Kevin Rudd said today that China's emerging middle class wants to be able to check on their home and business while travelling in Australia.
"The expectation of high-speed broadband being available for everything is absolutely fundamental," Rudd told a forum of tourism businesses in Hobart.
"They won't feel comfortable being isolated from news back home, news concerning their business or the intrinsics of their business operation."
Rudd took a swipe at the Coalition broadband policy released last week, which doesn't provide a fibre optic connection to most premises.
"There's no ifs, no buts, no Malcolm Turnbulls about what sort of broadband you want," he said.
"Our high-income tourists from China and elsewhere will simply have this as an elementary expectation, and frankly, it's one of the reasons why we're doing it."
The Mandarin-speaking former foreign minister was speaking about Tasmania's ability to attract a share of Chinese tourism's $102 billion annual spend worldwide.

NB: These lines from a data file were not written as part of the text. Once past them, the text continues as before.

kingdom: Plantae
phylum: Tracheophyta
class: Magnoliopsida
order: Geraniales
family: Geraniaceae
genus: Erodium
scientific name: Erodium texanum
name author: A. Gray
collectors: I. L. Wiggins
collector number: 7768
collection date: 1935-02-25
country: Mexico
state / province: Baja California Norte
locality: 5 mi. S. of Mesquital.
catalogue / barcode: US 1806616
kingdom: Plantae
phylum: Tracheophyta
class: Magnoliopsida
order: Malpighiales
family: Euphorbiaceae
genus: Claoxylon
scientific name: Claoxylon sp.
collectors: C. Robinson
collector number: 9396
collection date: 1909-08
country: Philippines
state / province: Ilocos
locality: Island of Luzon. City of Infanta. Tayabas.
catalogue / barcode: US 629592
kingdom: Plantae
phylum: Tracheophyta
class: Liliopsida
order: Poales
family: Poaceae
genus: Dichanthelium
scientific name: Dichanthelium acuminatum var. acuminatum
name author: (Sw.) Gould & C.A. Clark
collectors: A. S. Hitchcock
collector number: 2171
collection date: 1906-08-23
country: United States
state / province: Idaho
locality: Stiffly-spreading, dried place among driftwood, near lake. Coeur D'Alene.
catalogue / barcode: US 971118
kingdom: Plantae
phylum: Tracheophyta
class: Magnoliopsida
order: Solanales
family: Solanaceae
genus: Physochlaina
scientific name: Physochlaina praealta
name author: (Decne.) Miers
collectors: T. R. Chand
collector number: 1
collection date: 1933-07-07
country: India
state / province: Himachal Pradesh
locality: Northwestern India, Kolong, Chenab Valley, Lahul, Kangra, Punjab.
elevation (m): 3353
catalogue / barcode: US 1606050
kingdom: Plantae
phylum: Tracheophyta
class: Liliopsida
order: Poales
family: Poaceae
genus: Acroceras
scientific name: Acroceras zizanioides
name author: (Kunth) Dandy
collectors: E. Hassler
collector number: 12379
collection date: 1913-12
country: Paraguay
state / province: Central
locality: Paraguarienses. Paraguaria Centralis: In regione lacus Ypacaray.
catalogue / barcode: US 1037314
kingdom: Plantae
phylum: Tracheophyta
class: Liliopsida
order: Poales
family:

He said China's 573,000 tourists last year spent $6,422 per visit to Australia, more than visitors from any other country, and that the market would be worth $7.4 billion by 2020.
Rudd said that Tasmania's "clean, green, and blue" reputation appealed to tourists from the world's largest country.
But he warned that Australia needed more Chinese-language speakers and a greater understanding of Chinese culture.
"If you think mum's home-baked meat pie is the way through, think again," he said.